Most of the humor comes from the awkwardness of the situation and from Percy being an incredibly heightened version of someone deep in their shell, although it starts to take on some more heart as the characters deepen. Jim and Sara provide some absurd asides, as their background journey parallels Maddie’s realizations that her past is defining who she is now, and getting in the way of her dreams.
There’s some fair if clunky commentary on gentrification and how helicopter parents often cause the very problems they’re trying to avoid.
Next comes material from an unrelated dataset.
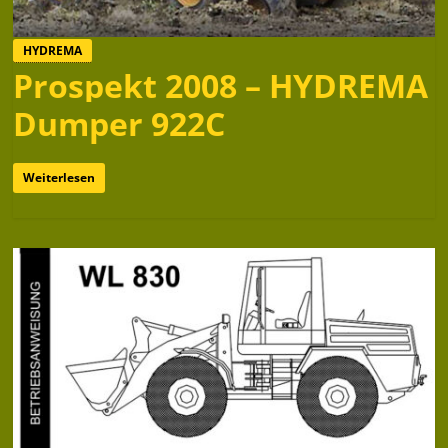
HYDREMA
Prospekt 2008 – HYDREMA
Dumper 922C
Weiterlesen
But its core is really about the ways in which holding on to our past causes us damage in the present, and all the ways in which our dreams and true selves are repressed. It’s not the deepest exploration of that, and its humor was pretty hit or miss for me (with some distinct hits, to be clear), so it’s unlikely to leave a lasting impression.
Don’t go in expecting to have your mind blown, but don’t expect a hollow 90s sex comedy, either. On the whole, that clunkiness weighed it down more than I’d have liked, but its heart buoyed it enough that I can recommend it if you’re looking for a lightly raunchy good time with a couple things to say.